Exercise instructions:
Return the lines below in which the string "distance" occurs.

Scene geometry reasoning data
►

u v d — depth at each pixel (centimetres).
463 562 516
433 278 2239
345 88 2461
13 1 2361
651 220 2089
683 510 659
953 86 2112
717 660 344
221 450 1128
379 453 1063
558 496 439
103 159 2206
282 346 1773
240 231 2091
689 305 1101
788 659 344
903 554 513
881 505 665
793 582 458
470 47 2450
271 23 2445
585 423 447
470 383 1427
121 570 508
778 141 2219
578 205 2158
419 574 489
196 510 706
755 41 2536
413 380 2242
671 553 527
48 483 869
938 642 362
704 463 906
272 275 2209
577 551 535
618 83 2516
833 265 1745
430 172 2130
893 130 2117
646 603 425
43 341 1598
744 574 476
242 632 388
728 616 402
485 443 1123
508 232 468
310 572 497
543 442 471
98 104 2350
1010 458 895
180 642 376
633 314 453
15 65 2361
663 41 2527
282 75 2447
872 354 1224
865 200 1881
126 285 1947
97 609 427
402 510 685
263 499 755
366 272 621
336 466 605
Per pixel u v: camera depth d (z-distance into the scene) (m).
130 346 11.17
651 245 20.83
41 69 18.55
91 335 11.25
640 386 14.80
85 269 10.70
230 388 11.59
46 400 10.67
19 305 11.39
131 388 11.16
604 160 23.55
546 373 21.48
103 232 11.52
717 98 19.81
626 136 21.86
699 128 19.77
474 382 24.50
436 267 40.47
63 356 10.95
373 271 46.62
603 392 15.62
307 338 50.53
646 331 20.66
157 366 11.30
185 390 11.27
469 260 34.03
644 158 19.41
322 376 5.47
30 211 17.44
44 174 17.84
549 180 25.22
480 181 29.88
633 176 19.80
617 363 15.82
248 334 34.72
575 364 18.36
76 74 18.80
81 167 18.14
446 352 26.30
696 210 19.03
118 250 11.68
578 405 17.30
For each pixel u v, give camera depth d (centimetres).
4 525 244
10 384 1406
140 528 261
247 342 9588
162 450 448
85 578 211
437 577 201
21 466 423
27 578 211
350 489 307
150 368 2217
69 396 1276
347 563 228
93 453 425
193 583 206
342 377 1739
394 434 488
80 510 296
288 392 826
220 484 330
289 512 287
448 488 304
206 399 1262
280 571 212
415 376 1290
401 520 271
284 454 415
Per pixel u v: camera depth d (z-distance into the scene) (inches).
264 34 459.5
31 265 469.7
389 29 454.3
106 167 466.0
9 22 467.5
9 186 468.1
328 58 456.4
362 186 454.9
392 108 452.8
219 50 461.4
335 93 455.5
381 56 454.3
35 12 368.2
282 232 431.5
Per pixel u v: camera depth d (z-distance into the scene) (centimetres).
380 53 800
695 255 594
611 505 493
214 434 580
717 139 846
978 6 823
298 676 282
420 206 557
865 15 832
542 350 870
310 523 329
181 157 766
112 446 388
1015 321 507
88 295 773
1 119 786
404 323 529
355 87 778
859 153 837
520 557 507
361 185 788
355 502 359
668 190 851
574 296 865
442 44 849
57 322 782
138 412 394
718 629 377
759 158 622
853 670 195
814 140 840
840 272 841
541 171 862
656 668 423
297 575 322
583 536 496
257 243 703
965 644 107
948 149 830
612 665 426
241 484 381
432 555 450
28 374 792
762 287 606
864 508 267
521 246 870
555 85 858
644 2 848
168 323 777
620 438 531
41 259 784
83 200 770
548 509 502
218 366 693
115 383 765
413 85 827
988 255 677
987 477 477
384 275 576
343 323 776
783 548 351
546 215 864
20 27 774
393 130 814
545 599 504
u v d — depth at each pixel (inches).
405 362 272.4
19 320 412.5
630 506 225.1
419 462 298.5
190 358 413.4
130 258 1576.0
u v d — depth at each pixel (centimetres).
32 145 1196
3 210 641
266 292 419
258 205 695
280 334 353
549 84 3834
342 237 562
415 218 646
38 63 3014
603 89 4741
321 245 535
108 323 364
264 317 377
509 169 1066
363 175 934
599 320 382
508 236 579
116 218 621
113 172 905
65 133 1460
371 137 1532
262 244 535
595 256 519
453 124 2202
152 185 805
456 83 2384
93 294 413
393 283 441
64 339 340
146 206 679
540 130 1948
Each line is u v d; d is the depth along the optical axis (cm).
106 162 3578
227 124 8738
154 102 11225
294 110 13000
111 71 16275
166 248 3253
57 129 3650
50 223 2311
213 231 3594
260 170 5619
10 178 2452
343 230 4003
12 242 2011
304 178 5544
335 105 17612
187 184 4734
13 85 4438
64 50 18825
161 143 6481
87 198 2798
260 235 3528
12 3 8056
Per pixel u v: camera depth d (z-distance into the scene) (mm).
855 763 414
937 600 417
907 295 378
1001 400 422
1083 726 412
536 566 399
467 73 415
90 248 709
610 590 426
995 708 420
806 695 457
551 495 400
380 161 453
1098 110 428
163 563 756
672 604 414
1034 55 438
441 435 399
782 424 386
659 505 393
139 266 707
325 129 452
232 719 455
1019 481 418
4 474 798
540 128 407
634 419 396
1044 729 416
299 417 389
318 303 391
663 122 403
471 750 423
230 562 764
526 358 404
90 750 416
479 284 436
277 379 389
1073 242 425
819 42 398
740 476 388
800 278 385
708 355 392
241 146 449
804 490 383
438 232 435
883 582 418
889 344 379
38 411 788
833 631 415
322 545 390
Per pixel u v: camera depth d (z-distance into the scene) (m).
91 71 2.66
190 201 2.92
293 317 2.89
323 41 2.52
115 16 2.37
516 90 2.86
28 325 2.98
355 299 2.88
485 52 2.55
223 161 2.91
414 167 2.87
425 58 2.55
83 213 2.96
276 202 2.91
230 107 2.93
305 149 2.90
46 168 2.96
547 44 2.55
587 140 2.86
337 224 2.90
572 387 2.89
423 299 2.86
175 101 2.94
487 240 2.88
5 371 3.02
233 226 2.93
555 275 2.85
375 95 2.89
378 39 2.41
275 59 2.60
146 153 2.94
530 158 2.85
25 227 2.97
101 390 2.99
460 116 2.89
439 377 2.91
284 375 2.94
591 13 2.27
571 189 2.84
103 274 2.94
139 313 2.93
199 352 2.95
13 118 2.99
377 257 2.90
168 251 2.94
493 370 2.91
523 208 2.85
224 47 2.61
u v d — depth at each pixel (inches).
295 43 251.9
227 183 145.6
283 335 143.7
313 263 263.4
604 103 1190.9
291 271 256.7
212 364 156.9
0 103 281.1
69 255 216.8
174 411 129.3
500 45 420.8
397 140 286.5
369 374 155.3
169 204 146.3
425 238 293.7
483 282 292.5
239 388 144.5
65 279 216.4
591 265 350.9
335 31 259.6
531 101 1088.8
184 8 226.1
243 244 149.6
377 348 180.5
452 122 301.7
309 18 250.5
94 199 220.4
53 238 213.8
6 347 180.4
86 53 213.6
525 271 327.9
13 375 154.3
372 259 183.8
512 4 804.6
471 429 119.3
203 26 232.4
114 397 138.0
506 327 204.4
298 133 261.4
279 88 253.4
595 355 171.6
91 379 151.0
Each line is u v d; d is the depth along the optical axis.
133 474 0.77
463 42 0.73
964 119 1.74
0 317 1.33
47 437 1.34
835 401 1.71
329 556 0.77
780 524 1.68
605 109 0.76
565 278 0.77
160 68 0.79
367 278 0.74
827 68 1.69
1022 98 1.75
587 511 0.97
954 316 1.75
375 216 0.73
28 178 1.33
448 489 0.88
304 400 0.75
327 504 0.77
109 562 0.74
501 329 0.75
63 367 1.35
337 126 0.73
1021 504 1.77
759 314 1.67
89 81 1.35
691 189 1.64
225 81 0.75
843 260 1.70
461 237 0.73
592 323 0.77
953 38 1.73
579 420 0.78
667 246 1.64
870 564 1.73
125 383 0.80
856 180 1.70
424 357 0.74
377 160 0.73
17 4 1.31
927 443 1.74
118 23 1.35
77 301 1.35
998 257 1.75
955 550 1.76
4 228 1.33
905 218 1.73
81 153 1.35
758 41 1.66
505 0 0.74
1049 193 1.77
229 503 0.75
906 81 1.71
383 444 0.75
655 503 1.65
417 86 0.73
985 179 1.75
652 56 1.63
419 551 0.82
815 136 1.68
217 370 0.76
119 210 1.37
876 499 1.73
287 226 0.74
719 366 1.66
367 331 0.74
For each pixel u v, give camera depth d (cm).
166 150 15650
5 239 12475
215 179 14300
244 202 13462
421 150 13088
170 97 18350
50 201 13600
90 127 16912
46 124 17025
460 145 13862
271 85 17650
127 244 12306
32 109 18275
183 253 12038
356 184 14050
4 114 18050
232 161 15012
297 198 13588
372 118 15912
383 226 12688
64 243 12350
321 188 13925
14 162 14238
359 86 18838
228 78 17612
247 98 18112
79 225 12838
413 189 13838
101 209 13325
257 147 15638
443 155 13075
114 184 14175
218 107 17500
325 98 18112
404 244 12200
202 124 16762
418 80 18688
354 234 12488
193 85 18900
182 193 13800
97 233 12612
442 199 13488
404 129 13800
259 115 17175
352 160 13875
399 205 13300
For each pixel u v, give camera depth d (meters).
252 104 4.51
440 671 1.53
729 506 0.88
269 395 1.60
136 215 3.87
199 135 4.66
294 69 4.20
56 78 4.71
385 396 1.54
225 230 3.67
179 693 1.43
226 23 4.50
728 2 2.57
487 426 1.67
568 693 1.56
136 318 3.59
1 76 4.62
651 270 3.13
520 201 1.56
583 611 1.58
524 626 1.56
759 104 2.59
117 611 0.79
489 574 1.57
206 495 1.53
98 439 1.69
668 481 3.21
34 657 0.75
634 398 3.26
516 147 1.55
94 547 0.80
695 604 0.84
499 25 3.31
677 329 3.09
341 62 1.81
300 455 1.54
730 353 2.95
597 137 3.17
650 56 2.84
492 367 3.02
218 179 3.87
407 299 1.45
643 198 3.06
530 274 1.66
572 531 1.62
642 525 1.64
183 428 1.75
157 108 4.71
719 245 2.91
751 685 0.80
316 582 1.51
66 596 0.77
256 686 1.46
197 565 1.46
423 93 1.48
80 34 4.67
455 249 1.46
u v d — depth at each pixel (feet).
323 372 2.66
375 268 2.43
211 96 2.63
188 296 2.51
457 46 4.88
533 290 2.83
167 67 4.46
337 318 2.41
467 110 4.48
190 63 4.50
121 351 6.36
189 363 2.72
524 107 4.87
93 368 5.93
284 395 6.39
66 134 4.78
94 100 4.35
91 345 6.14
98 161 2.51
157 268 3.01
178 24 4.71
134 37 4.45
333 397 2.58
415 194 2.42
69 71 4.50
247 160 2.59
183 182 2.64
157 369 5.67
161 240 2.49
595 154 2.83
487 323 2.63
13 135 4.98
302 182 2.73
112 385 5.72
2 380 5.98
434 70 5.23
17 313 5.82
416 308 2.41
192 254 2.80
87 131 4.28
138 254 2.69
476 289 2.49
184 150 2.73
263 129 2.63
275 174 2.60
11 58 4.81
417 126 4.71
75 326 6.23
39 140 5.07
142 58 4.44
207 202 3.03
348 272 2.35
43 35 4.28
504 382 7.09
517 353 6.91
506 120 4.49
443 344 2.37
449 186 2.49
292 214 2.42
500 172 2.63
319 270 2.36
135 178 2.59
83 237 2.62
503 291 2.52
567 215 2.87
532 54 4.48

◄

Task output:
Per pixel u v: camera depth d (z-distance into the scene) (m).
Per pixel u v: camera depth d (z-distance into the scene) (inches).
Per pixel u v: camera depth d (z-distance into the scene) (centimetres).
Per pixel u v: camera depth d (z-distance into the scene) (mm).
Per pixel u v: camera depth d (z-distance into the scene) (m).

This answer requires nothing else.